◆ To-do item
Find the lines in the records below that contain "span", and report each of them.

◆ Supplied data

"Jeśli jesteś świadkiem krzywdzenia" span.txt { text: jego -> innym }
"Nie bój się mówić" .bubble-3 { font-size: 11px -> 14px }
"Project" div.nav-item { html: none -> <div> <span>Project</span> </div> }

* * *

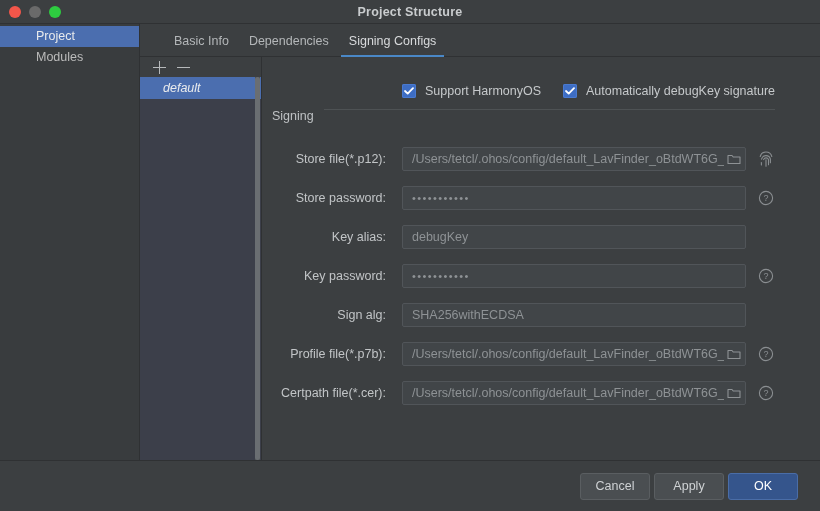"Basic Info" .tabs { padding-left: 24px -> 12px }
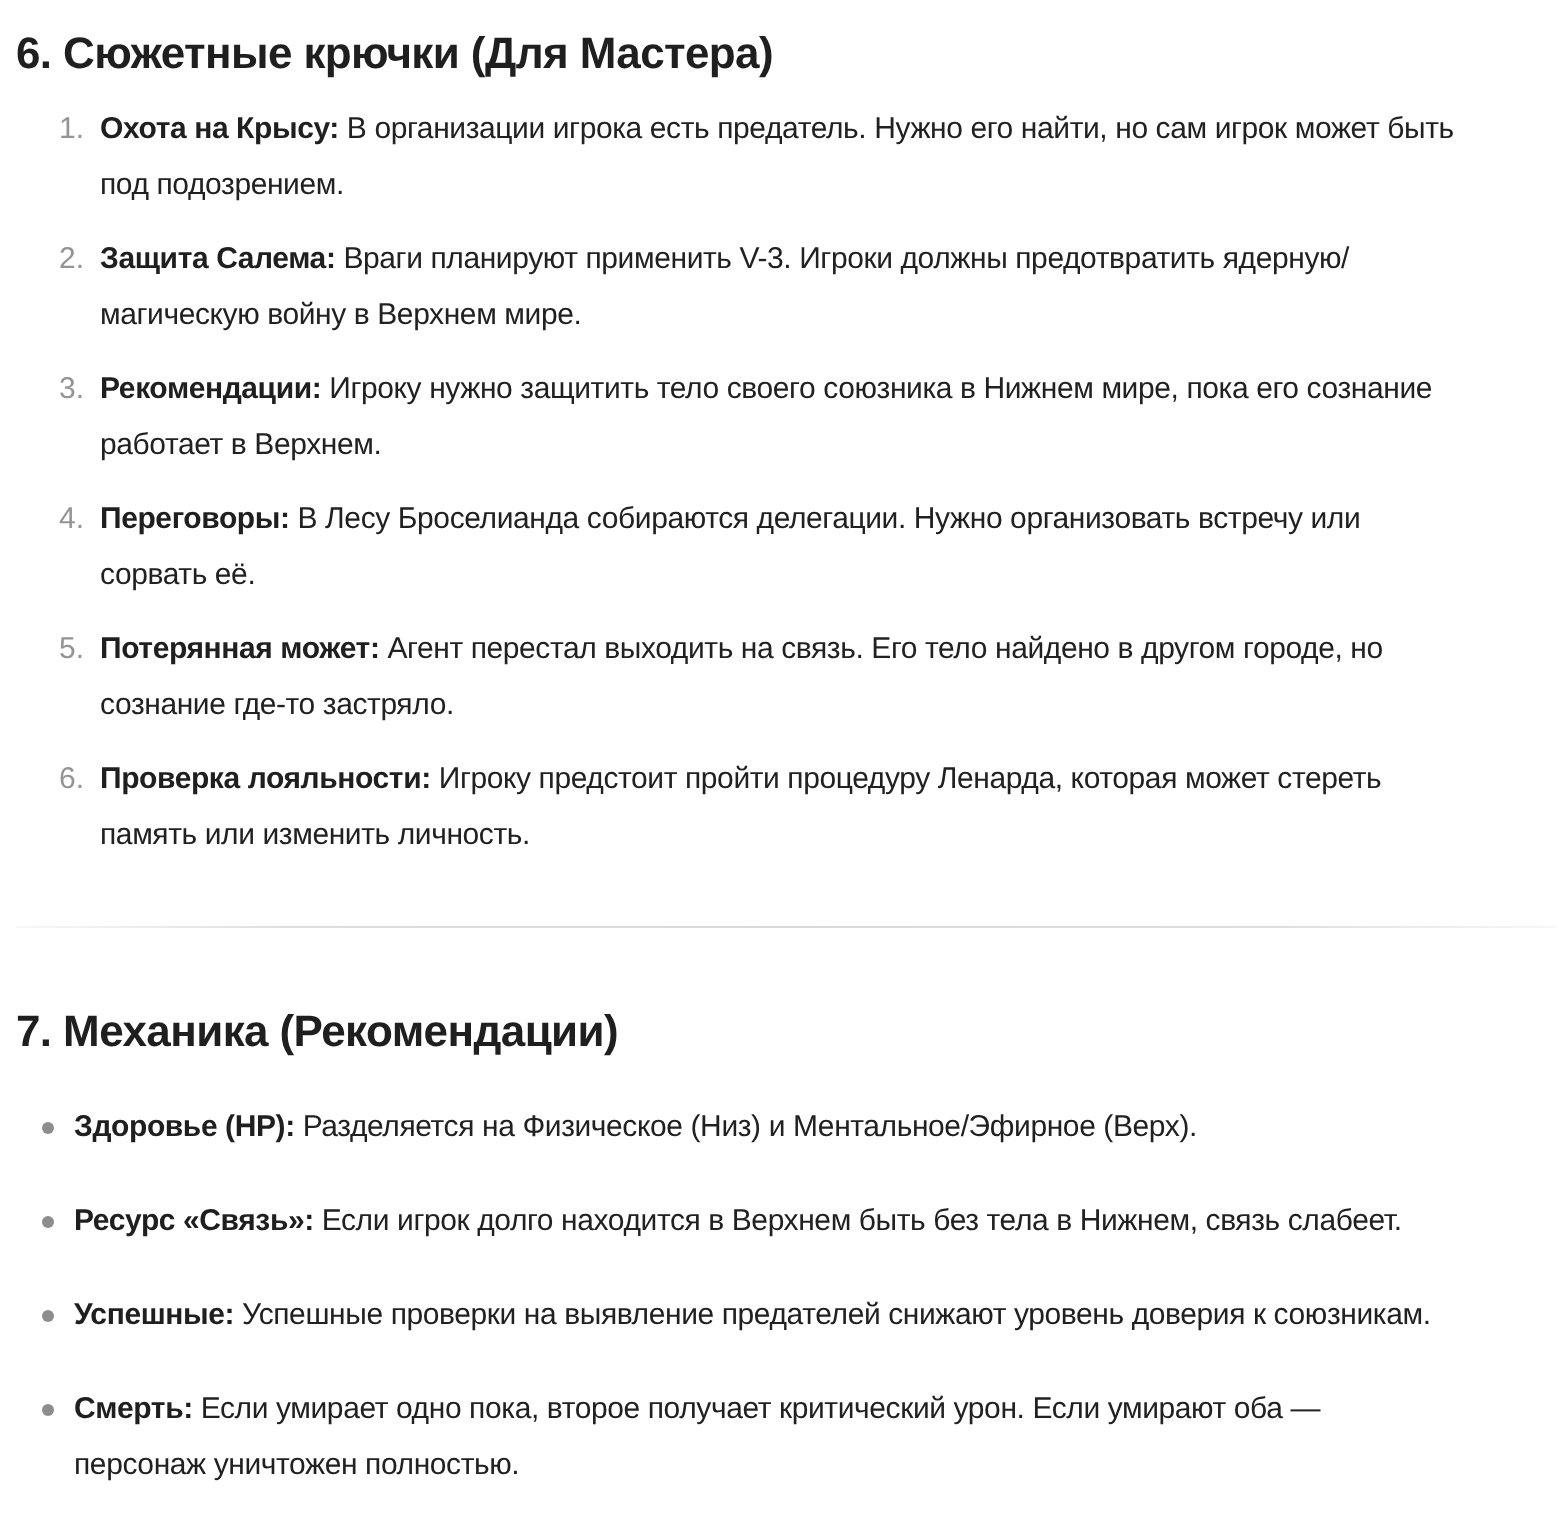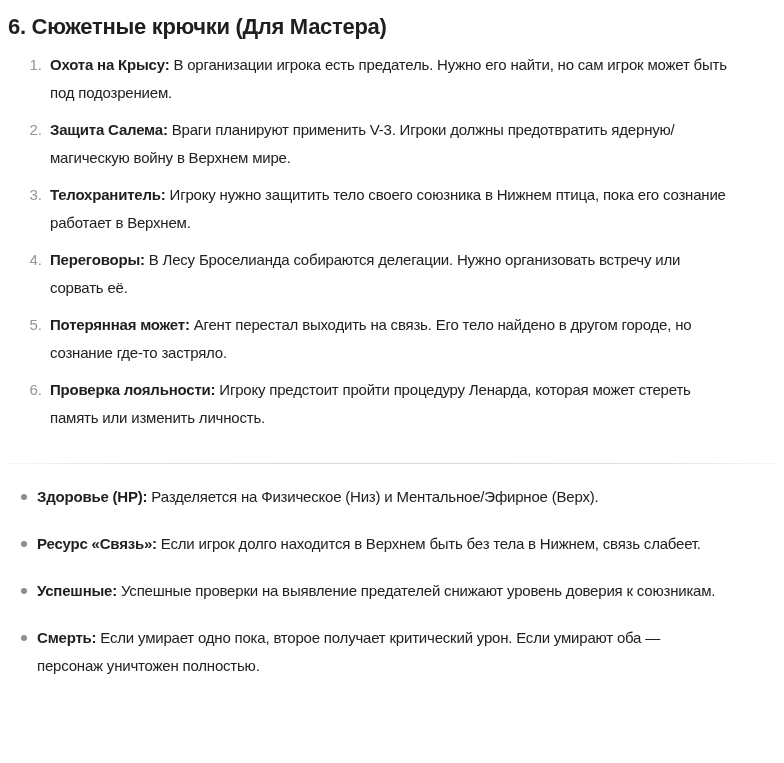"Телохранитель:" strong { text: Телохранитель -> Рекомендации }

◆ Answer to this problem
"Jeśli jesteś świadkiem krzywdzenia" span.txt { text: jego -> innym }
"Project" div.nav-item { html: none -> <div> <span>Project</span> </div> }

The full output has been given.